Genre: Contemporary Fiction
Date of Publication: January 2011
Publisher: Berkley Books
Source: I received a free review copy from Tolly at PR by the Book. Thanks Tolly!
Rating: 4 of 5 stars
Book description (from the publisher):
Joanie's ex-husband is having a baby with his new girlfriend. Joanie won't be having more babies, since she's decided never to have sex again.
But she still has her teenaged daughter Caroline to care for. And thanks to the recession, her elderly mother Ivy as well. Her daughter can't seem to exist without texting, and her mother brags about "goggling,"-while Joanie, back in the workforce, is still trying to figure out her office computer. And how to fend off the advances of her coworker Bruce.
Joanie, Caroline, and Ivy are stuck under the same roof, and it isn't easy. But sometimes they surprise each other-and themselves. And through their differences they learn that it is possible to undo the mistakes of the past.
Women on the Verge of a Nervous Breakthrough is a book that took me through a wide range of emotions. At different points, the book made me laugh, it made me angry and a bit depressed, and it ended on a hopeful note.
Set in a multi-generational household of three women, the book explores the daunting emotional baggage that each woman is carrying. Caroline, the youngest, is a teenager struggling to find her identity. She is shy and smart, but feels invisible at school and has only one close friend. The one thing that gives her hope in her day is the boy she has a crush on, who barely seems to know she exists. She clashes constantly with her mother, Joanie. Joanie is 49-years-old, divorced, and trying to get the hang of her new job at an advertising agency. She just found out her ex-husband is having a baby with his newest girlfriend, which doesn't help her healing process after the divorce. She clashes pretty regularly with her mother Ivy, who has moved in with them because her life savings went down the drain when the stock market fell out. Ivy doesn't quite know how to handle living in someone else's house, especially when her relationship with Joanie has never been the best. In the beginning of the story she seems like she is in her own world, not really connecting with the other women in the house until later in the book.

| Task inputs |
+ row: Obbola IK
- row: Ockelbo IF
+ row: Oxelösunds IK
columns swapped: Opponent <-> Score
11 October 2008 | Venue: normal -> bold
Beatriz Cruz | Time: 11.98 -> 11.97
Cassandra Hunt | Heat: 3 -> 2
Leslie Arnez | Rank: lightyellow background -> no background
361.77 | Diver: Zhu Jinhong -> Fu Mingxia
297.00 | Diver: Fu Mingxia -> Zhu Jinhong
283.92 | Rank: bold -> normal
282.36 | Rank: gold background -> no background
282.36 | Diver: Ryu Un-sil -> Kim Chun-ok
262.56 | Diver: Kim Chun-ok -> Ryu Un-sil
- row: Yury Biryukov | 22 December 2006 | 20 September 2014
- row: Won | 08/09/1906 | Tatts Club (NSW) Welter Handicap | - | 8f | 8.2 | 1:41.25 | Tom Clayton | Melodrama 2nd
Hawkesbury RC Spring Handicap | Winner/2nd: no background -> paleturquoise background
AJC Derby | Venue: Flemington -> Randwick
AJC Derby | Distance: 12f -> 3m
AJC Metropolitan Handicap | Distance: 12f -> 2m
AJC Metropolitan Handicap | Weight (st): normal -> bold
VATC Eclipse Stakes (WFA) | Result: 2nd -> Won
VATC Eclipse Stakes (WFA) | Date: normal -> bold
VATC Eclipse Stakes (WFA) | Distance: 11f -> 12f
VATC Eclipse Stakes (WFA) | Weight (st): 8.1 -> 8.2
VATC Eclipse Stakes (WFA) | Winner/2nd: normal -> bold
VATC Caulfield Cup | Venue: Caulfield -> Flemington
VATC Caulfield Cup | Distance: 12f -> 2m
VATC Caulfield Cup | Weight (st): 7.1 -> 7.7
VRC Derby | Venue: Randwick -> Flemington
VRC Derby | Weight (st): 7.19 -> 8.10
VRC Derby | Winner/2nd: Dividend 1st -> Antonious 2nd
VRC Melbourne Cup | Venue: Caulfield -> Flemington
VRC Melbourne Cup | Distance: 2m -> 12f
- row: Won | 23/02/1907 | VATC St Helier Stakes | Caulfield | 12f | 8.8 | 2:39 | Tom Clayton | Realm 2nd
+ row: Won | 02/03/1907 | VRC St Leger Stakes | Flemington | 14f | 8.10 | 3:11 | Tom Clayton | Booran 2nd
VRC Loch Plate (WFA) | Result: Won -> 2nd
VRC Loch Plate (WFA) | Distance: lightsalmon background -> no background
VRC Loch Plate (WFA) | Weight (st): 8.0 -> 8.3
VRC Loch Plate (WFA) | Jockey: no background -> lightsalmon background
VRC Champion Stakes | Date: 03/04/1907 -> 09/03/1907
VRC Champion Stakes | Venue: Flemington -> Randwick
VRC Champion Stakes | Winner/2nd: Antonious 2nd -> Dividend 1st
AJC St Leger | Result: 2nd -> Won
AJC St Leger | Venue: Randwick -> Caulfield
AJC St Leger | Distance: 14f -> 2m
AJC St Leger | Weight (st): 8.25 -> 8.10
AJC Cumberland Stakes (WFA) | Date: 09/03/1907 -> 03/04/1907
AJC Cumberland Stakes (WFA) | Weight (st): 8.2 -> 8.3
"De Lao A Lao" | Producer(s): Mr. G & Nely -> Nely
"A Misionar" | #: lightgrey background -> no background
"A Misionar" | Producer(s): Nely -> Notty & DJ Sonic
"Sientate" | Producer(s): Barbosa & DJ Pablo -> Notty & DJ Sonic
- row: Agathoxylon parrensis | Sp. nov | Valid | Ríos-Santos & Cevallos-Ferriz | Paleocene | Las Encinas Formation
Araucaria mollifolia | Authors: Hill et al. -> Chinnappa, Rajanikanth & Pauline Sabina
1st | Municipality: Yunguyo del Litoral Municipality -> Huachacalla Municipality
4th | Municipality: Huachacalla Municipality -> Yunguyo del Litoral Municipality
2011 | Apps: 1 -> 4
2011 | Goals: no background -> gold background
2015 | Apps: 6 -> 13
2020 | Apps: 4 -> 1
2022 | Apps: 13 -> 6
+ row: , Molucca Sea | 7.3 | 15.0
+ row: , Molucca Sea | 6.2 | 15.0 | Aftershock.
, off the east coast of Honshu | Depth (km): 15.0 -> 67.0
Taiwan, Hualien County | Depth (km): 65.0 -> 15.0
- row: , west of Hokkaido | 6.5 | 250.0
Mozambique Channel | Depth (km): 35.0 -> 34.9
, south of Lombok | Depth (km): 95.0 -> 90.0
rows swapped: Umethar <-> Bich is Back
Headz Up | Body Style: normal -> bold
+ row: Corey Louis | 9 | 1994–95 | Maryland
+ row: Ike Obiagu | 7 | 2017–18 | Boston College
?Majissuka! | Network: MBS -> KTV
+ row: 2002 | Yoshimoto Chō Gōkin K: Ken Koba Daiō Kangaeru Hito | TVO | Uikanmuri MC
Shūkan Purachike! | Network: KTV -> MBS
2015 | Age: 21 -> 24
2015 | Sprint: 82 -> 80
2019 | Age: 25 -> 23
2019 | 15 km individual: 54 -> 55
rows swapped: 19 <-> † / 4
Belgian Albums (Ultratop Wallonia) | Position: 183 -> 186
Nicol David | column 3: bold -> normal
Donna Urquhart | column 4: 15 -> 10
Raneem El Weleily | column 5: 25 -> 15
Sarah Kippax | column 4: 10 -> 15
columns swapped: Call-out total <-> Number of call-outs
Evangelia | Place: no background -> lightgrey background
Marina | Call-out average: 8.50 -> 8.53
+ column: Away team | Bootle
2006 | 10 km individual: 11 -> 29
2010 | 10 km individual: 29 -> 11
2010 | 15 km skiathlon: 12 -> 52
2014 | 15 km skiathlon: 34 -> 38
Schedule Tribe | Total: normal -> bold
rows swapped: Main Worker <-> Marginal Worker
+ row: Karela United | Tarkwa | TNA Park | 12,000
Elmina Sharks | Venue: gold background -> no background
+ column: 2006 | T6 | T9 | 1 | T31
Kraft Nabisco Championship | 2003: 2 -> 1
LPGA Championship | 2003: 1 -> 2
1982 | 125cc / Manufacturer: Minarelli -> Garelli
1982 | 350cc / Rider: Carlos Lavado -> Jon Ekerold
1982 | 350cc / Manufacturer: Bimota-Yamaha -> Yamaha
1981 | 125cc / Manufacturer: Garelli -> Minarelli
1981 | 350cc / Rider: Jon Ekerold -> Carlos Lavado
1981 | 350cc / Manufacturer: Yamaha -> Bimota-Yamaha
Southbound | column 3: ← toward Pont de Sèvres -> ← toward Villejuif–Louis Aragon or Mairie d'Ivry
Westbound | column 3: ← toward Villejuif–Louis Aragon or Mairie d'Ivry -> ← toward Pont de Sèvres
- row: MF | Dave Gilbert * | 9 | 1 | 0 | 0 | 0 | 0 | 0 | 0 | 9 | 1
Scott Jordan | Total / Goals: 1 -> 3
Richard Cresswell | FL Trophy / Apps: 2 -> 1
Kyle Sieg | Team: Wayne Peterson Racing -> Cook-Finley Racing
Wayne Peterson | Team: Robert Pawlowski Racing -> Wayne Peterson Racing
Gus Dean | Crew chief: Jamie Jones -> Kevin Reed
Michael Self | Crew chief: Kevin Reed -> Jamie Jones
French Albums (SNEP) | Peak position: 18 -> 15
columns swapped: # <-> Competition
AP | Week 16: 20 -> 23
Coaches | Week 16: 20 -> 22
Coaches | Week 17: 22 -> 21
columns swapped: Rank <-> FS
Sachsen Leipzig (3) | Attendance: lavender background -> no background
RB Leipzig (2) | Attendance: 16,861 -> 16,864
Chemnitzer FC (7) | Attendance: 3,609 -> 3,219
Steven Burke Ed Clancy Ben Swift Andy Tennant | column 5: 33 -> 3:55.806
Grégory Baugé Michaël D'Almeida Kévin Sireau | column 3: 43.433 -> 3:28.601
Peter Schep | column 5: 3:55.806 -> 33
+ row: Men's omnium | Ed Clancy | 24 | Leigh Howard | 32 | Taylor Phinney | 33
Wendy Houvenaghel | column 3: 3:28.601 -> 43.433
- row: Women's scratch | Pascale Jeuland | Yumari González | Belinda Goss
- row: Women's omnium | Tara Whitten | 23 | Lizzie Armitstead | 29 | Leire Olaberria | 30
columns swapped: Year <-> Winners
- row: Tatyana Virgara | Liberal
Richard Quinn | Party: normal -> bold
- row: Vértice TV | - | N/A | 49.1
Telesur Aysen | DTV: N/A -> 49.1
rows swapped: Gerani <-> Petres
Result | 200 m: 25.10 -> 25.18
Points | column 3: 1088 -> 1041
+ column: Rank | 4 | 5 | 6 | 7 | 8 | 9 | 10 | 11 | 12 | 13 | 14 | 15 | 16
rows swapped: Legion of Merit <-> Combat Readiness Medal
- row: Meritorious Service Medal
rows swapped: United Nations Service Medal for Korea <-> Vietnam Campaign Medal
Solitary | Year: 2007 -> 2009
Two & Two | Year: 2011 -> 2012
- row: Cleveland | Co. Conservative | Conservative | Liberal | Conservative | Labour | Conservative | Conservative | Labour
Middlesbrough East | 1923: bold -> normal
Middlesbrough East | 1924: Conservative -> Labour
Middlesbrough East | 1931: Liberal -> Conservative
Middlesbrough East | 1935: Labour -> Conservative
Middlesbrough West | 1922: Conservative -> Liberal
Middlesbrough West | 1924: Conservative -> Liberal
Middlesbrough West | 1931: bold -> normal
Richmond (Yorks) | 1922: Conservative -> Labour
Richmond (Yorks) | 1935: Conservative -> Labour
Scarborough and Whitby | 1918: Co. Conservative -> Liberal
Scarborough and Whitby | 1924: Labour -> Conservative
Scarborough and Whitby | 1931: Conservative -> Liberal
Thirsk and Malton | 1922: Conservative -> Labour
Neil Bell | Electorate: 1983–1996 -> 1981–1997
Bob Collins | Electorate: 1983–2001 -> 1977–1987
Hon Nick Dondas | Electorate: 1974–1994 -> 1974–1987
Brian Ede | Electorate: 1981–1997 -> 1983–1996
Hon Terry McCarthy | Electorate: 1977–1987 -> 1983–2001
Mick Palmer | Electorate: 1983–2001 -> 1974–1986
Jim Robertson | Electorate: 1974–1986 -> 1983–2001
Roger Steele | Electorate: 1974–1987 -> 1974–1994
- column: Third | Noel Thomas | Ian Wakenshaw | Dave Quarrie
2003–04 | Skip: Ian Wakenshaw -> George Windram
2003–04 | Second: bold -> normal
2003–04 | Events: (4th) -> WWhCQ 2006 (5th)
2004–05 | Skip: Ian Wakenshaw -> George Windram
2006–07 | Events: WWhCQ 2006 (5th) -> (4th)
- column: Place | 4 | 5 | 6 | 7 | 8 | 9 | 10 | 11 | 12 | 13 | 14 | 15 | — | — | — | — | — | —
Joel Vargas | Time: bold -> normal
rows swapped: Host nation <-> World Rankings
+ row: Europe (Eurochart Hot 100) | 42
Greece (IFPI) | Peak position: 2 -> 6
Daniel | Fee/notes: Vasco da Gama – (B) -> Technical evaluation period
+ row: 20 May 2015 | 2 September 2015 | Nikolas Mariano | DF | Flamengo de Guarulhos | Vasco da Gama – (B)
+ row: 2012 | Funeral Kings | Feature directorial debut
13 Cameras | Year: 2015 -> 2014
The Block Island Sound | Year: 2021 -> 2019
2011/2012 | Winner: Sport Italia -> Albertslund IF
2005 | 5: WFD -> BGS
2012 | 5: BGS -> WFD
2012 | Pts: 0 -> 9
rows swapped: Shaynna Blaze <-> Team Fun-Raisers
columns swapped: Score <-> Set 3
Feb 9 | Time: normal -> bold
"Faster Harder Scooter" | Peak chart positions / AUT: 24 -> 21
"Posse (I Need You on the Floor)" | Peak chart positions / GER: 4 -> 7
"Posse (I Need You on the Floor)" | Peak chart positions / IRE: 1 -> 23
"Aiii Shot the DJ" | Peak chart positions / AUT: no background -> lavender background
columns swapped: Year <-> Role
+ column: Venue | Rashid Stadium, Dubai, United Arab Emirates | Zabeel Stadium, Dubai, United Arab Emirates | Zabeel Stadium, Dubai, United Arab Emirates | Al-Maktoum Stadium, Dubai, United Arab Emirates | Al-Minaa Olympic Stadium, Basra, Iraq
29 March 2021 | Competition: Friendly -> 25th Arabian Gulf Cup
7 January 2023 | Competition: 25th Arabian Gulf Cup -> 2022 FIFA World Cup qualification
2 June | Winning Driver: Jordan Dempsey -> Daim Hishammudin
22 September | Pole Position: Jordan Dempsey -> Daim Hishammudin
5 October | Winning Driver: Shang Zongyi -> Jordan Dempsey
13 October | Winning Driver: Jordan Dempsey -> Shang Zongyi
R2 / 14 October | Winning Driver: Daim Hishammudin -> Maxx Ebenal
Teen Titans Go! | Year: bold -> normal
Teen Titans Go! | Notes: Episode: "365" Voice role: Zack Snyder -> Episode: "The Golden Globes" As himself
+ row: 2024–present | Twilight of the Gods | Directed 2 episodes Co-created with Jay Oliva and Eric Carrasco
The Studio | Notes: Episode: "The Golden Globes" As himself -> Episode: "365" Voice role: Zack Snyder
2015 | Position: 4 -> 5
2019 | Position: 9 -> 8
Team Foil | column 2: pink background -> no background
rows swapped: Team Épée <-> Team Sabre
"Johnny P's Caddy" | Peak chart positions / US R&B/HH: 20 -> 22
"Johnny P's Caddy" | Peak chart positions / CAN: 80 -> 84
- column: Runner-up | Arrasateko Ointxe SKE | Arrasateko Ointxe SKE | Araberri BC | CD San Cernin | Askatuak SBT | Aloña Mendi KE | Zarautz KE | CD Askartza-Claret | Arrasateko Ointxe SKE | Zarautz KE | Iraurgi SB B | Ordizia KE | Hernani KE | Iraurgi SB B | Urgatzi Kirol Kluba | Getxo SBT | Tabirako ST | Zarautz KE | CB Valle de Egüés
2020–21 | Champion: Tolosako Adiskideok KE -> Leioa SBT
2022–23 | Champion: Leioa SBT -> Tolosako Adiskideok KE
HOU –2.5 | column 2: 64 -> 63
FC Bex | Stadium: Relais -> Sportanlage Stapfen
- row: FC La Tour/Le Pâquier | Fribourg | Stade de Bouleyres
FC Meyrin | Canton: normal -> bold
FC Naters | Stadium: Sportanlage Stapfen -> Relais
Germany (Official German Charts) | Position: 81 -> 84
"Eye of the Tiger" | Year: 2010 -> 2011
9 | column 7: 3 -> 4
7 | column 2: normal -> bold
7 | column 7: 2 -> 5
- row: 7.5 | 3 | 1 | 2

| Job 1 |
Write out the records from their first line through the line containing "- row: Yury", both ends included.
| Job 2 |
Continue the book review from where it stops.

| Response 1 |
+ row: Obbola IK
- row: Ockelbo IF
+ row: Oxelösunds IK
columns swapped: Opponent <-> Score
11 October 2008 | Venue: normal -> bold
Beatriz Cruz | Time: 11.98 -> 11.97
Cassandra Hunt | Heat: 3 -> 2
Leslie Arnez | Rank: lightyellow background -> no background
361.77 | Diver: Zhu Jinhong -> Fu Mingxia
297.00 | Diver: Fu Mingxia -> Zhu Jinhong
283.92 | Rank: bold -> normal
282.36 | Rank: gold background -> no background
282.36 | Diver: Ryu Un-sil -> Kim Chun-ok
262.56 | Diver: Kim Chun-ok -> Ryu Un-sil
- row: Yury Biryukov | 22 December 2006 | 20 September 2014

| Response 2 |
Based on memories of my own teenage years, Caroline's almost constant negativity is annoyingly realistic. I was a shy girl in high school, and would always wish that I was different than myself, so I felt a connection with Caroline in a small way. And I could see a lot of realism in the way that Ivy was portrayed as well, just from watching the way that my mother and her elderly mother have switched roles as time has passed. I think I probably sympathized with Joanie the most, and although she could be a bit short with her mother, you could tell she was making progress in understanding and accepting the changes in her life.
There were several places in the book where I giggled out loud (especially when Ivy exclaimed to Joanie and Caroline that she knew how to "Goggle" *snicker*), and there were several points when I wanted to shake the characters and get them to look outside of their own sadness to really see each other. Having been in a place like that (a sad place where it's hard to see anything else), I felt a connection to these ladies. By the end of the book, they find a way to reconnect, and even when they are just taking baby-steps, you can tell that things will be better.
I enjoyed this book, and it seems to me that any woman whose teenage years seem overly dramatic in hindsight, or whose mother-daughter relationships (on both ends) have seen their ups and downs, will see aspects of themselves or their family members in these characters. The relationships they have with each other are realistic, funny, frustrating, and hopeful, and that is just what we come to expect in life.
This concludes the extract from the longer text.